In the labs while trying to train the models, I am getting error “the kernel has died” frequently and not able to proceed due to the same. Is anyone else getting the same error? Any suggestion on what to do?
Yes try filling up this form:
Please check if you selected the right size for your virtual machine. The recommended instance is Ml.m5.2xlarge, and it will create a 8 CPU 32 GB VM.
I had the same problem with Lab 2.
I was unable to select any kernel instance with > 4GB RAM, so the train() functions would fail after exausting the 4GB RAM.

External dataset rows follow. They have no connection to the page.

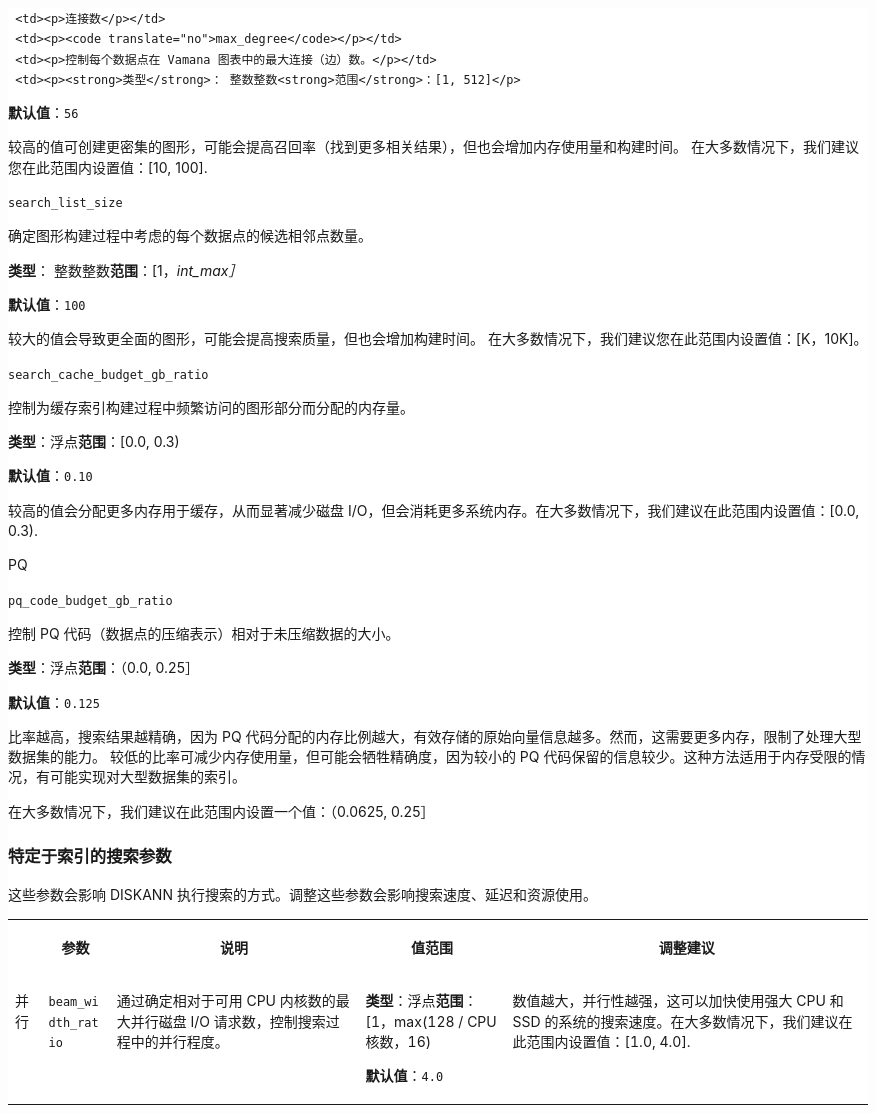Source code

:      <td><p>连接数</p></td>
     <td><p><code translate="no">max_degree</code></p></td>
     <td><p>控制每个数据点在 Vamana 图表中的最大连接（边）数。</p></td>
     <td><p><strong>类型</strong>： 整数整数<strong>范围</strong>：[1, 512]</p>
<p><strong>默认值</strong>：<code translate="no">56</code></p></td>
     <td><p>较高的值可创建更密集的图形，可能会提高召回率（找到更多相关结果），但也会增加内存使用量和构建时间。 
 在大多数情况下，我们建议您在此范围内设置值：[10, 100].</p></td>
   </tr>
   <tr>
     <td></td>
     <td><p><code translate="no">search_list_size</code></p></td>
     <td><p>确定图形构建过程中考虑的每个数据点的候选相邻点数量。</p></td>
     <td><p><strong>类型</strong>： 整数整数<strong>范围</strong>：[1，<em>int_max］</em></p>
<p><strong>默认值</strong>：<code translate="no">100</code></p></td>
     <td><p>较大的值会导致更全面的图形，可能会提高搜索质量，但也会增加构建时间。 
 在大多数情况下，我们建议您在此范围内设置值：[K，10K]。</p></td>
   </tr>
   <tr>
     <td></td>
     <td><p><code translate="no">search_cache_budget_gb_ratio</code></p></td>
     <td><p>控制为缓存索引构建过程中频繁访问的图形部分而分配的内存量。</p></td>
     <td><p><strong>类型</strong>：浮点<strong>范围</strong>：[0.0, 0.3)</p>
<p><strong>默认值</strong>：<code translate="no">0.10</code></p></td>
     <td><p>较高的值会分配更多内存用于缓存，从而显著减少磁盘 I/O，但会消耗更多系统内存。在大多数情况下，我们建议在此范围内设置值：[0.0, 0.3).</p></td>
   </tr>
   <tr>
     <td><p>PQ</p></td>
     <td><p><code translate="no">pq_code_budget_gb_ratio</code></p></td>
     <td><p>控制 PQ 代码（数据点的压缩表示）相对于未压缩数据的大小。</p></td>
     <td><p><strong>类型</strong>：浮点<strong>范围</strong>：（0.0, 0.25］</p>
<p><strong>默认值</strong>：<code translate="no">0.125</code></p></td>
     <td><p>比率越高，搜索结果越精确，因为 PQ 代码分配的内存比例越大，有效存储的原始向量信息越多。然而，这需要更多内存，限制了处理大型数据集的能力。 较低的比率可减少内存使用量，但可能会牺牲精确度，因为较小的 PQ 代码保留的信息较少。这种方法适用于内存受限的情况，有可能实现对大型数据集的索引。</p>
<p>在大多数情况下，我们建议在此范围内设置一个值：（0.0625, 0.25］</p></td>
   </tr>
</table>
<h3 id="Index-specific-search-params" class="common-anchor-header">特定于索引的搜索参数</h3><p>这些参数会影响 DISKANN 执行搜索的方式。调整这些参数会影响搜索速度、延迟和资源使用。</p>
<table>
   <tr>
     <th></th>
     <th><p>参数</p></th>
     <th><p>说明</p></th>
     <th><p>值范围</p></th>
     <th><p>调整建议</p></th>
   </tr>
   <tr>
     <td><p>并行</p></td>
     <td><p><code translate="no">beam_width_ratio</code></p></td>
     <td><p>通过确定相对于可用 CPU 内核数的最大并行磁盘 I/O 请求数，控制搜索过程中的并行程度。</p></td>
     <td><p><strong>类型</strong>：浮点<strong>范围</strong>：[1，max(128 / CPU 核数，16)</p>
<p><strong>默认值</strong>：<code translate="no">4.0</code></p></td>
     <td><p>数值越大，并行性越强，这可以加快使用强大 CPU 和 SSD 的系统的搜索速度。在大多数情况下，我们建议在此范围内设置值：[1.0, 4.0].</p></td>
   </tr>
</table>
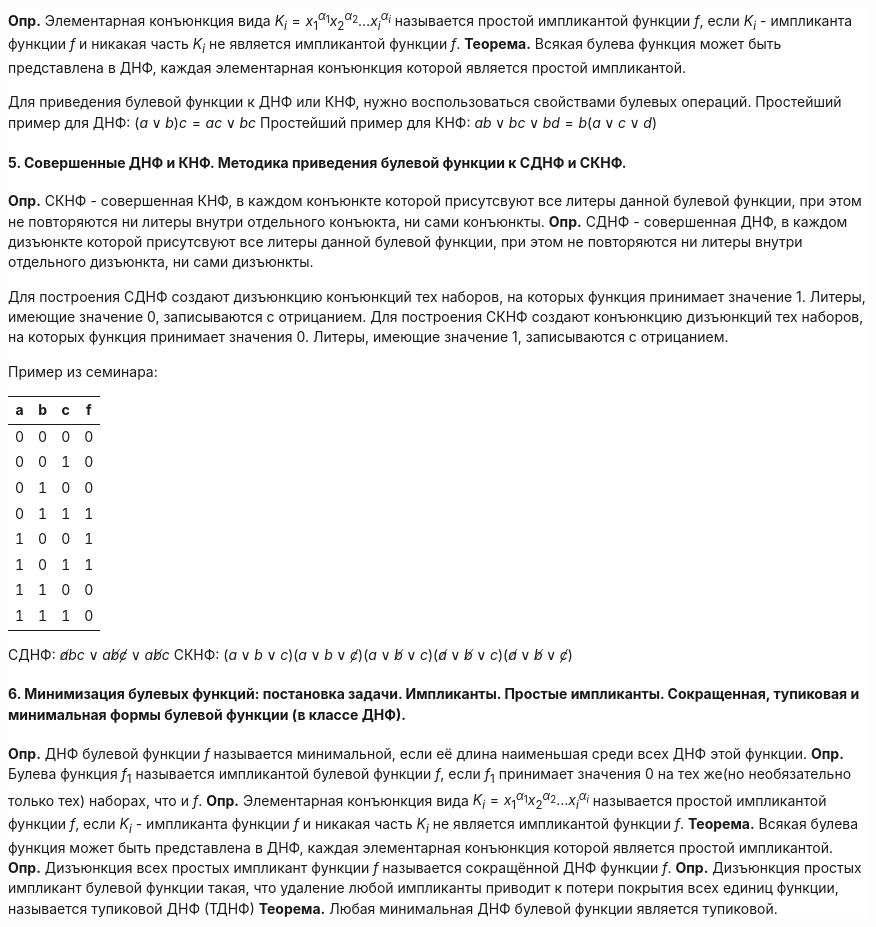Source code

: **Опр.** Элементарная конъюнкция вида $K_i = x_1^{\alpha_1} x_2^{\alpha_2} \dots x_i^{\alpha_i}$ называется простой импликантой функции $f$, если $K_i$ - импликанта функции $f$ и никакая часть $K_i$ не является импликантой функции $f$.
**Теорема.** Всякая булева функция может быть представлена в ДНФ, каждая элементарная конъюнкция которой является простой импликантой.

Для приведения булевой функции к ДНФ или КНФ, нужно воспользоваться свойствами булевых операций.
Простейший пример для ДНФ:
$(a \lor b)c = ac \lor bc$
Простейший пример для КНФ:
$ab \lor bc \lor bd = b(a \lor c \lor d)$

#### 5. Совершенные ДНФ и КНФ. Методика приведения булевой функции к СДНФ и СКНФ.

**Опр.** СКНФ - совершенная КНФ, в каждом конъюнкте которой присутсвуют все литеры данной булевой функции, при этом не повторяются ни литеры внутри отдельного конъюкта, ни сами конъюнкты.
**Опр.** СДНФ - совершенная ДНФ, в каждом дизъюнкте которой присутсвуют все литеры данной булевой функции, при этом не повторяются ни литеры внутри отдельного дизъюнкта, ни сами дизъюнкты.

Для построения СДНФ создают дизъюнкцию конъюнкций тех наборов, на которых функция принимает значение 1. Литеры, имеющие значение 0, записываются с отрицанием. 
Для построения СКНФ создают конъюнкцию дизъюнкций тех наборов, на которых функция принимает значения 0. Литеры, имеющие значение 1, записываются с отрицанием.

Пример из семинара:

|  a  |  b  |  c  |  f  |
| :-: | :-: | :-: | :-: |
|  0  |  0  |  0  |  0  |
|  0  |  0  |  1  |  0  |
|  0  |  1  |  0  |  0  |
|  0  |  1  |  1  |  1  |
|  1  |  0  |  0  |  1  |
|  1  |  0  |  1  |  1  |
|  1  |  1  |  0  |  0  |
|  1  |  1  |  1  |  0  |
СДНФ: $\not abc \lor a\not b\not c \lor a\not bc$
СКНФ: $(a \lor b \lor c)(a \lor b \lor \not c)(a \lor \not b \lor c)(\not a \lor \not b \lor c)(\not a \lor \not b \lor \not c)$

#### 6. Минимизация булевых функций: постановка задачи. Импликанты. Простые импликанты. Сокращенная, тупиковая и минимальная формы булевой функции (в классе ДНФ).

**Опр.** ДНФ булевой функции $f$ называется минимальной, если её длина наименьшая среди всех ДНФ этой функции.
**Опр.** Булева функция $f_1$ называется импликантой булевой функции $f$, если $f_1$ принимает значения $0$ на тех же(но необязательно только тех) наборах, что и $f$.
**Опр.** Элементарная конъюнкция вида $K_i = x_1^{\alpha_1} x_2^{\alpha_2} \dots x_i^{\alpha_i}$ называется простой импликантой функции $f$, если $K_i$ - импликанта функции $f$ и никакая часть $K_i$ не является импликантой функции $f$.
**Теорема.** Всякая булева функция может быть представлена в ДНФ, каждая элементарная конъюнкция которой является простой импликантой.
**Опр.** Дизъюнкция всех простых импликант функции $f$ называется сокращённой ДНФ функции $f$.
**Опр.** Дизъюнкция простых импликант булевой функции такая, что удаление любой импликанты приводит к потери покрытия всех единиц функции, называется тупиковой ДНФ (ТДНФ)
**Теорема.** Любая минимальная ДНФ булевой функции является тупиковой.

Failed to start kernelFailed to launch app [sagemaker-data-scienc-ml-t3-xlarge-926c947fdea9528b6cf58021c71b]. AccessDeniedException: User: arn:aws:sts::452237133870:assumed-role/sagemaker-studio-vpc-firewall-us-east-1-sagemaker-execution-role/SageMaker is not authorized to perform: sagemaker:CreateApp on resource: arn:aws:sagemaker:us-east-1:452237133870:app/d-8p6dilptvyvi/sagemaker-user-profile-us-east-1/kernelgateway/sagemaker-data-scienc-ml-t3-xlarge-926c947fdea9528b6cf58021c71b with an explicit deny in an identity-based policy (Context: RequestId: cc67018b-a996-462a-a88f-e20588b28da6, TimeStamp: 1697733015.3176513, Date: Thu Oct 19 16:30:15 2023)
You can only select the bigger instance with the exact name shown in the lab instructions. When I did it, the name was: ml.m5.2xlarge.
Thanks, Leonardo. Must have misread that!